TASK BRIEF – Scan the lines below for the word "ring". Copy each line you find it in.
*** Opening DATA ***
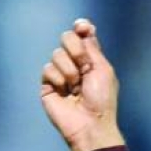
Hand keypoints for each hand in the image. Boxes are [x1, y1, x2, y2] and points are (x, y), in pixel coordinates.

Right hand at [39, 19, 121, 150]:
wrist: (90, 124)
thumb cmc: (101, 100)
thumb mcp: (103, 69)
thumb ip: (92, 46)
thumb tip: (83, 27)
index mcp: (90, 59)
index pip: (81, 34)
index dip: (80, 28)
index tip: (82, 27)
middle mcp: (75, 64)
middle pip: (67, 38)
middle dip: (77, 52)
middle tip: (85, 70)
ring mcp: (61, 73)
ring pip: (57, 54)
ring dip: (69, 71)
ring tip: (76, 89)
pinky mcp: (48, 85)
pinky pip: (48, 68)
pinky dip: (58, 80)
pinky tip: (65, 94)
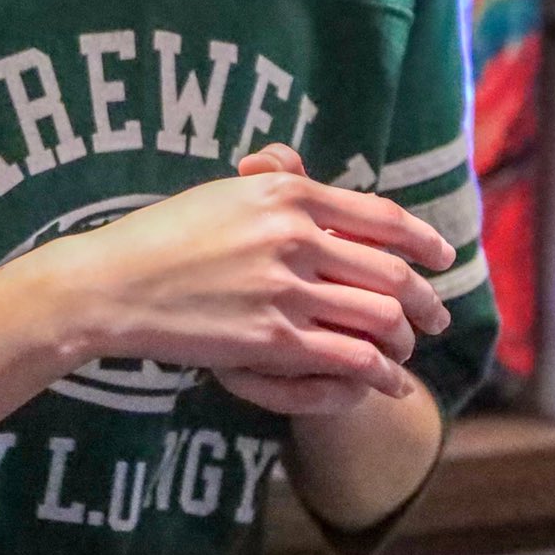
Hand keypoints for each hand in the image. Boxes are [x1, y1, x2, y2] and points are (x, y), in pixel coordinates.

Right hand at [50, 148, 453, 399]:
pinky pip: (351, 357)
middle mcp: (292, 236)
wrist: (112, 283)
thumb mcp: (219, 192)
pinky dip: (379, 373)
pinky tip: (385, 381)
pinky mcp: (272, 338)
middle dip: (426, 299)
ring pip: (380, 317)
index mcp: (283, 194)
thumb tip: (303, 172)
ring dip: (404, 339)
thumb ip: (270, 182)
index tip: (442, 257)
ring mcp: (284, 289)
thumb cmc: (159, 236)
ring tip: (406, 351)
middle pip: (391, 270)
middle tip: (436, 316)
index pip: (379, 215)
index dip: (422, 240)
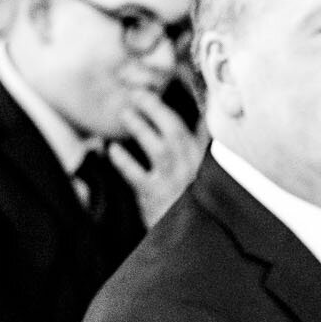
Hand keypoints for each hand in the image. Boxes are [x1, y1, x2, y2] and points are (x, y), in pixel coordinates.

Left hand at [106, 90, 204, 226]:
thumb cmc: (197, 207)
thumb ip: (201, 153)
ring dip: (140, 128)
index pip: (203, 124)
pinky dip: (123, 161)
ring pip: (158, 148)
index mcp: (207, 160)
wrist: (192, 241)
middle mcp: (194, 168)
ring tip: (125, 114)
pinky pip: (136, 176)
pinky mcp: (156, 198)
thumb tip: (199, 128)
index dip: (191, 100)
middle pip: (175, 129)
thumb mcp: (207, 179)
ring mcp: (175, 182)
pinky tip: (112, 151)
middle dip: (156, 108)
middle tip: (138, 94)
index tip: (177, 80)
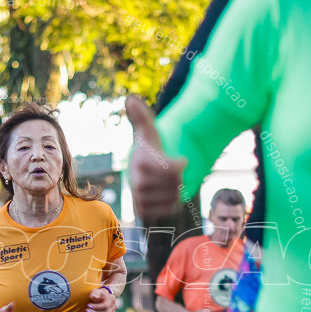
*** Closing DATA ***
RESPONSE TO THIS EXERCISE –
ring mcp: (61, 73)
ring pip: (57, 54)
ring dip: (69, 71)
ring tip: (76, 89)
ring pip: (380, 317)
ring dip: (404, 339)
ring mcp: (284, 289)
ring tip: (406, 351)
ring dip: (140, 128)
ring pip: (158, 148)
ring tip: (125, 114)
ring mcp: (175, 182)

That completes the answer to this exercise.